Fujimori, 50, first entered national politics in 1994 when she became first lady after her parents divorced. She has run for president three times before, losing each runoff to lesser-known candidates. Her father, Alberto Fujimori, served as president from 1990 to 2000 and died in 2024.

He was convicted of crimes against humanity, including extrajudicial killings and forced sterilizations. Keiko Fujimori has defended aspects of his government while acknowledging some crimes occurred under his administration.

Fujimori has faced three periods of pre-trial detention in a money-laundering case that a court dismissed last year as flawed. She also challenged the 2021 election results for weeks after her defeat. Her party has supported legislation granting amnesty to police and military personnel for actions during Alberto Fujimori's presidency.

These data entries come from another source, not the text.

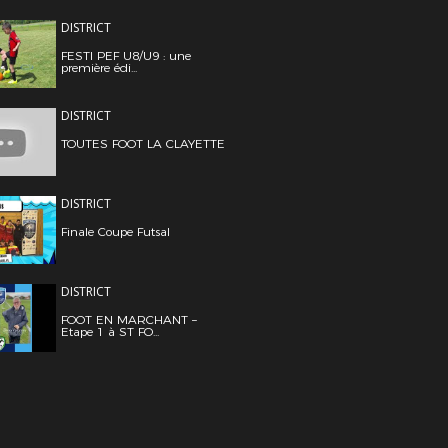
DISTRICT
FESTI PEF U8/U9 : une
première édi...
DISTRICT
TOUTES FOOT LA CLAYETTE
DISTRICT
Finale Coupe Futsal
DISTRICT
FOOT EN MARCHANT –
Etape 1 à ST FO...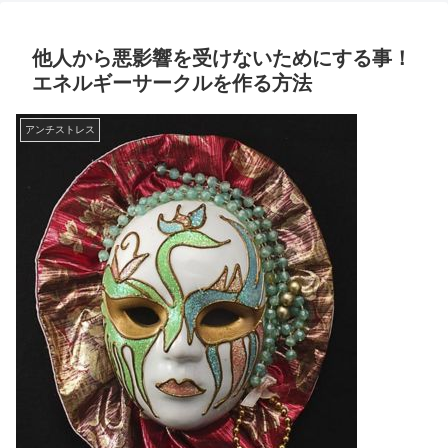
他人から悪影響を受けないためにする事！
エネルギーサークルを作る方法
アンチストレス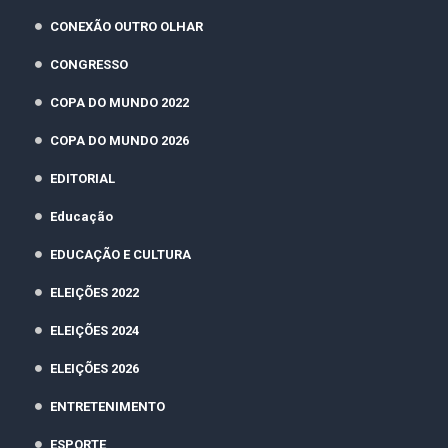
CONEXÃO OUTRO OLHAR
CONGRESSO
COPA DO MUNDO 2022
COPA DO MUNDO 2026
EDITORIAL
Educação
EDUCAÇÃO E CULTURA
ELEIÇÕES 2022
ELEIÇÕES 2024
ELEIÇÕES 2026
ENTRETENIMENTO
ESPORTE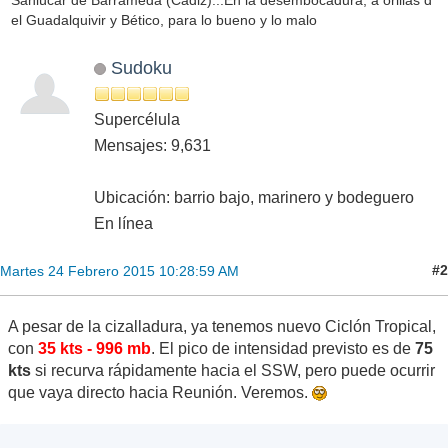
Sanlúcar de Barrameda (Cádiz)...En la desembocadura, a orillas d
el Guadalquivir y Bético, para lo bueno y lo malo
Sudoku
Supercélula
Mensajes: 9,631
Ubicación: barrio bajo, marinero y bodeguero
En línea
#2
Martes 24 Febrero 2015 10:28:59 AM
A pesar de la cizalladura, ya tenemos nuevo Ciclón Tropical,
con
35 kts - 996 mb
. El pico de intensidad previsto es de
75
kts
si recurva rápidamente hacia el SSW, pero puede ocurrir
que vaya directo hacia Reunión. Veremos.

Sanchez has accused her of using impeachment threats to create political instability. "Either we do something now to fix our country, or we repeat the same recipe that already failed," Fujimori said at the May 31 debate. Sanchez responded that repeated impeachment efforts had damaged democracy.

Voters remain divided. Some cite Alberto Fujimori's role in ending an economic crisis and a leftist insurgency. Others point to human rights concerns and question whether Keiko Fujimori can move the country forward.